How the marginal repayment system works
Until 2024-25, crossing the repayment threshold meant paying a percentage of your entire income — earning one extra dollar could cost you hundreds. That cliff is gone. Under the marginal system now in place, your compulsory repayment for 2026-27 is:
| Repayment income | You repay |
|---|---|
| Up to $69,528 | Nothing |
| $69,529 – $129,717 | 15c for every $1 over $69,528 |
| $129,718 – $186,050 | $9,028 + 17c for every $1 over $129,717 |
| $186,051 and over | Capped at 10% of your total repayment income |
For example, on $85,000 you repay 15% of the $15,472 above the threshold — about $2,321 — rather than the $4,000+ the old flat-percentage system would have taken.

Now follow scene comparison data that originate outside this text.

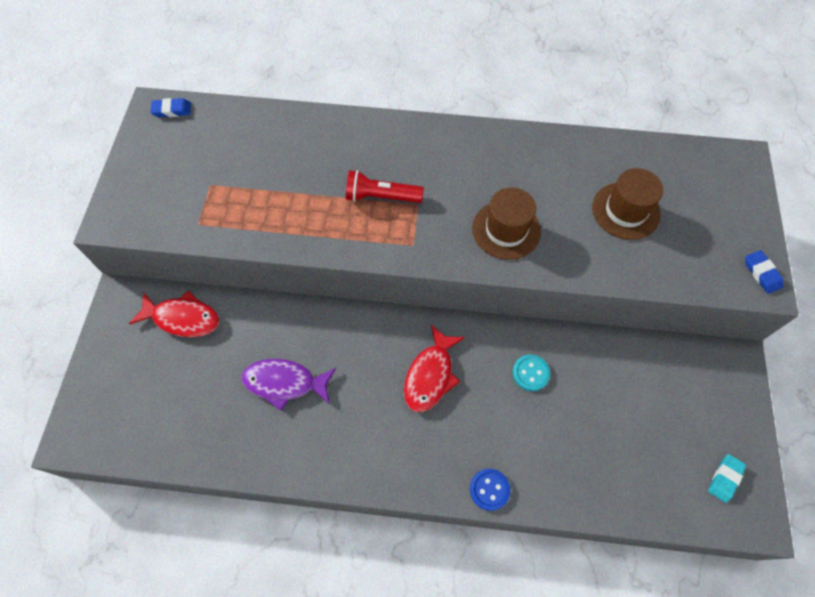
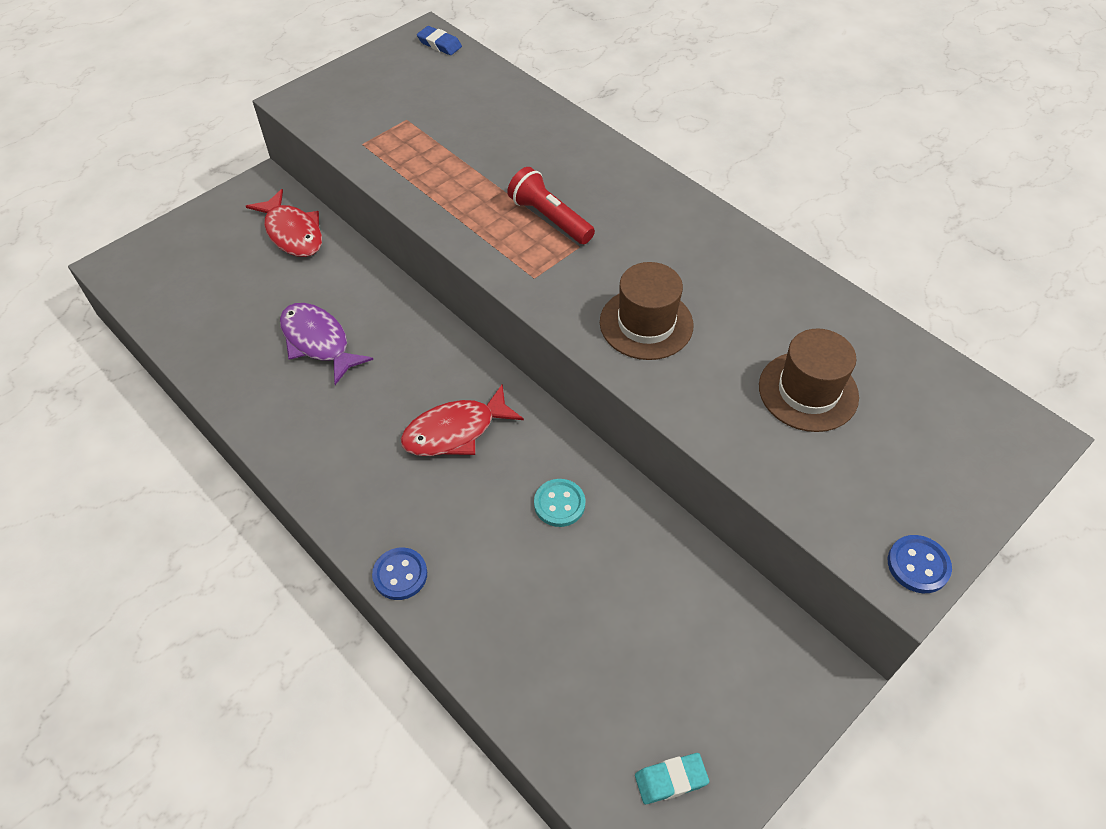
camera: 40 degrees right, 10 degrees down
blue eraser [745,250,784,294] -> blue button [888,535,952,593]

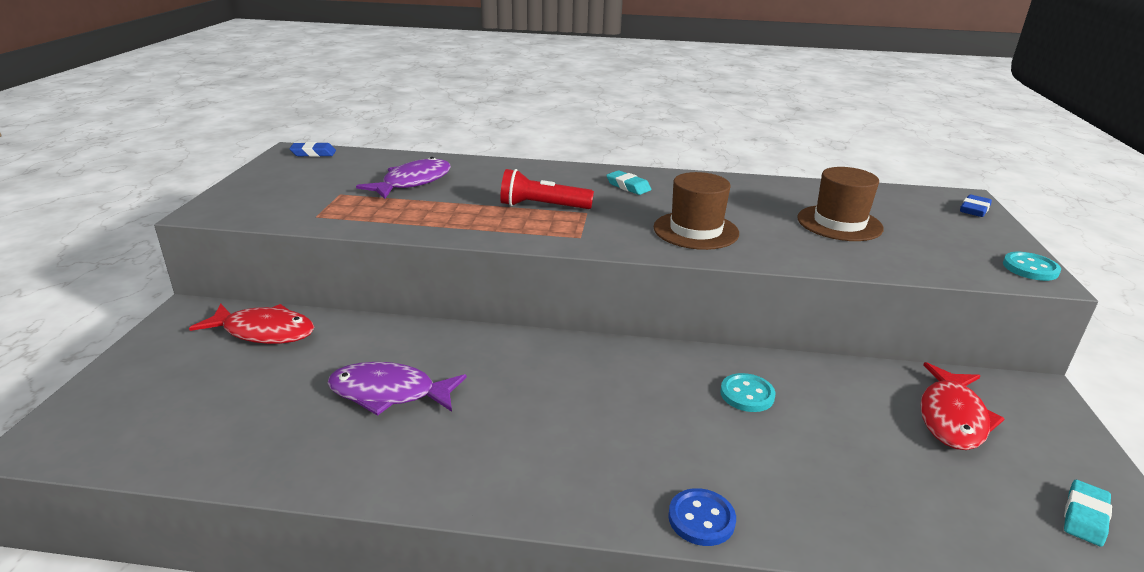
camera: 40 degrees left, 25 degrees down
red fish [401,384,524,456] -> red fish moved to [920,362,1005,450]
blue button [888,535,952,593] -> turquoise button [1003,252,1061,281]
none -> purple fish [356,157,451,199]
none -> turquoise eraser [606,170,651,195]
none -> blue eraser [960,194,992,217]

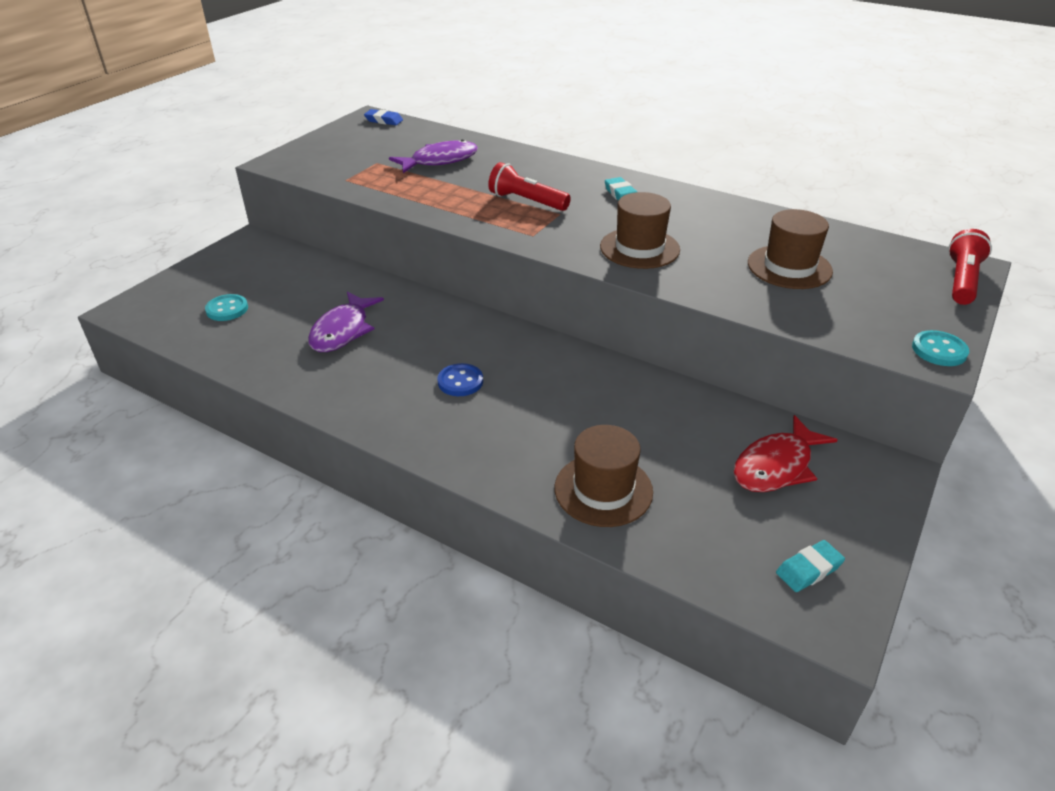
camera: 25 degrees right, 10 degrees up
red fish [189,303,314,344] -> none
purple fish [328,362,467,416] -> purple fish turned 105 degrees counterclockwise [308,291,384,352]
blue button [668,488,736,546] -> blue button moved to [437,363,483,396]
turquoise button [720,373,776,412] -> turquoise button moved to [205,294,248,321]
blue eraser [960,194,992,217] -> red flashlight [948,229,992,305]
none -> brown hat [555,425,653,527]

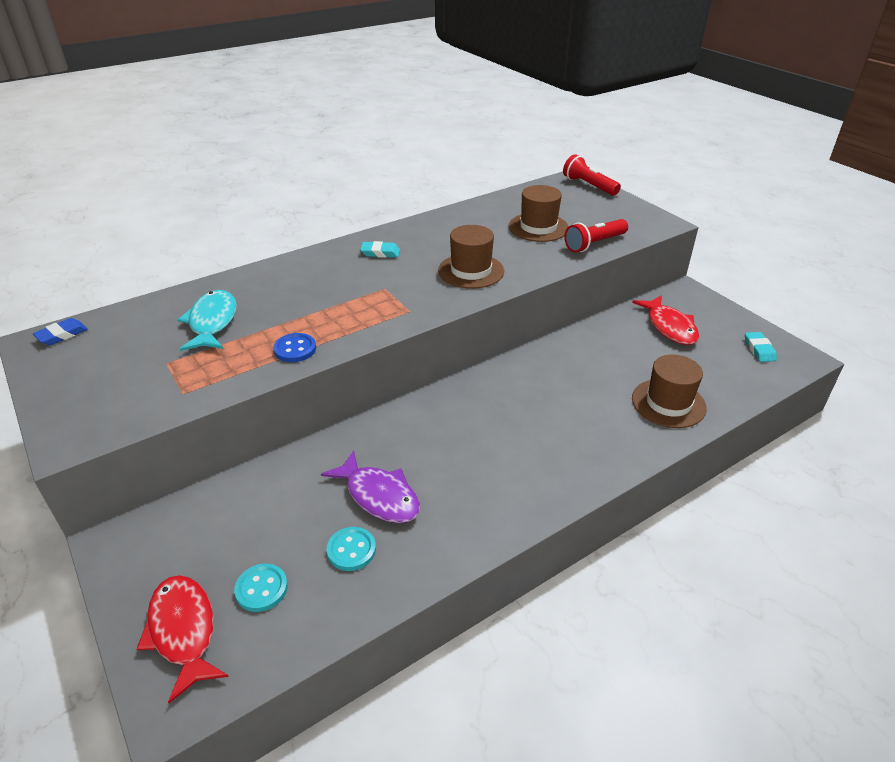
camera: 65 degrees left, 0 degrees up
purple fish [389,139,478,173] -> turquoise fish [178,290,237,351]
blue button [437,363,483,396] -> blue button moved to [273,333,316,362]
red flashlight [488,162,571,211] -> red flashlight moved to [564,219,628,253]
turquoise button [912,330,969,366] -> turquoise button moved to [327,527,376,571]
none -> red fish [137,575,229,703]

"Repayment income" is bigger than taxable income
The thresholds apply to your repayment income: taxable income plus reportable super contributions (e.g. salary sacrifice), reportable fringe benefits, exempt foreign income and net investment losses added back. This catches people out — negative gearing reduces your taxable income but not your HECS repayment income.
Indexation: the 1 June number to watch
Your debt doesn't charge interest, but it's indexed every 1 June to the lower of CPI and the Wage Price Index — a change legislated after the 7.1% CPI spike of 2023 stung millions of borrowers. If your balance is small, consider whether a voluntary repayment before 1 June (after your employer's withholding is credited) is worth it; indexation applies to the balance on that date.

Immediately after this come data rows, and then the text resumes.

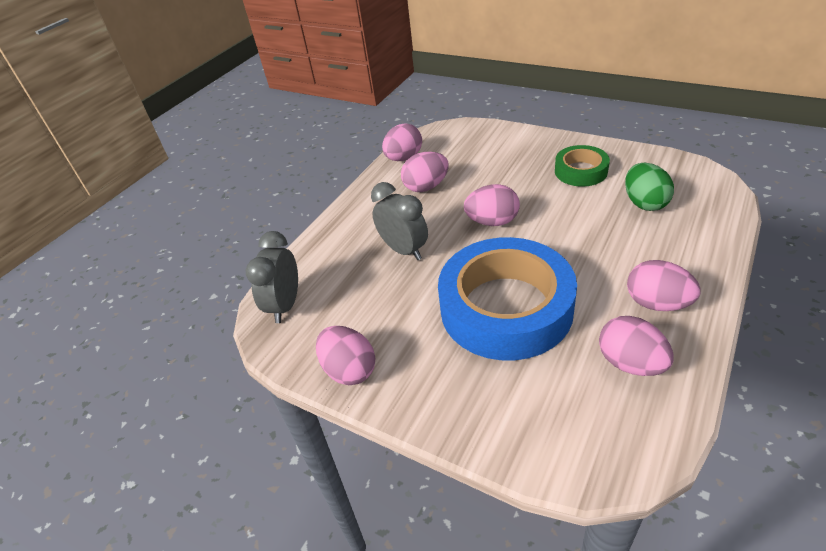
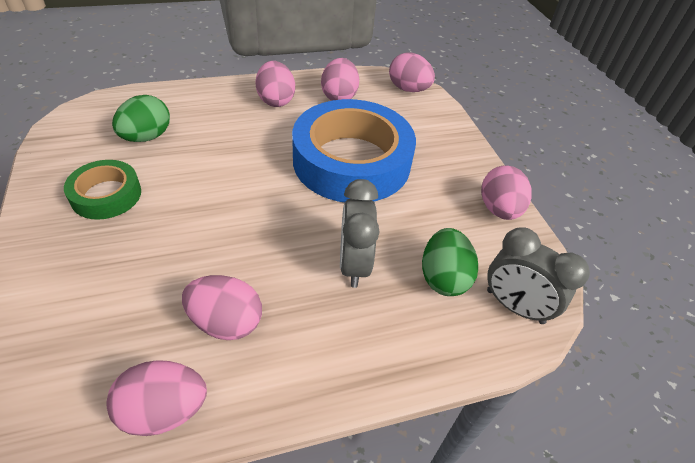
camera: 145 degrees left, 5 degrees up
grey clock [246,231,298,323] -> grey clock turned 75 degrees clockwise [487,227,590,324]
pink egg [464,184,520,226] -> pink egg moved to [389,52,435,92]
none -> green egg [422,228,478,296]

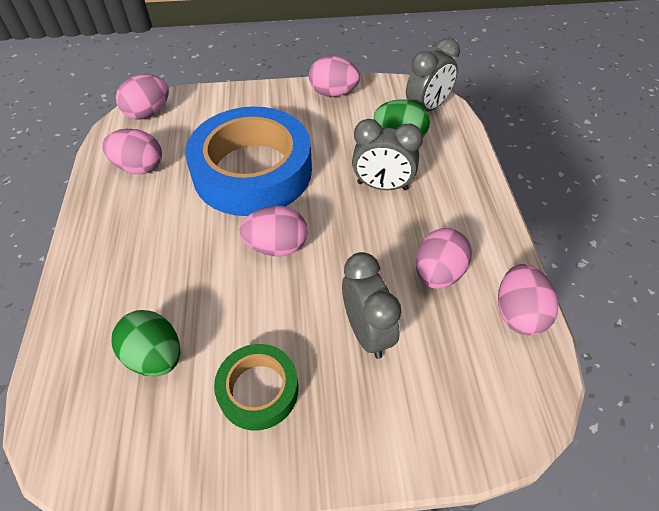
camera: 75 degrees left, 5 degrees up
pink egg [256,61,295,107] -> pink egg moved to [239,206,308,256]
none -> grey clock [342,252,401,359]

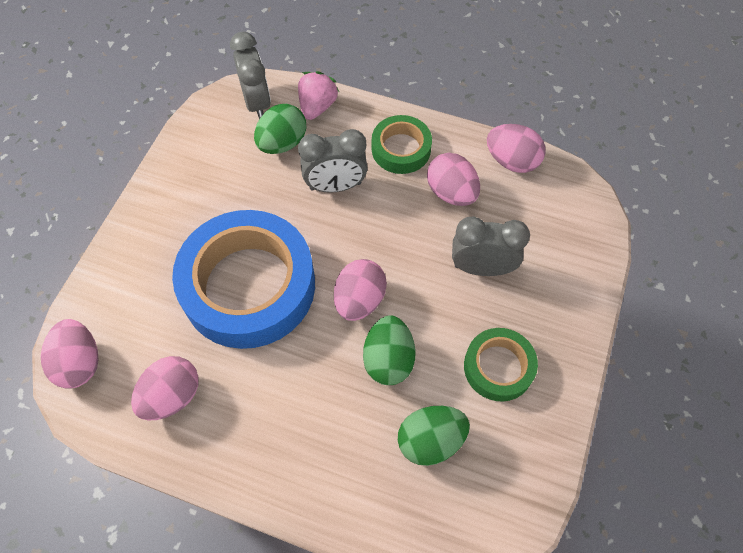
camera: 65 degrees left, 10 degrees up
pink egg [309,56,360,97] -> none
grey clock [352,119,423,190] -> grey clock turned 45 degrees clockwise [298,129,368,193]
none -> pink strawberry [298,71,339,120]
none -> green egg [363,315,416,385]
none -> green tape [372,115,432,174]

Employer withholding vs the real bill
Your employer withholds extra PAYG when you tick "I have a study loan" on your TFN declaration, but the actual repayment is only calculated when you lodge your tax return. If you have two jobs or fluctuating income, the withholding rarely matches the final figure — the projection above uses the real formula, not the withholding schedules.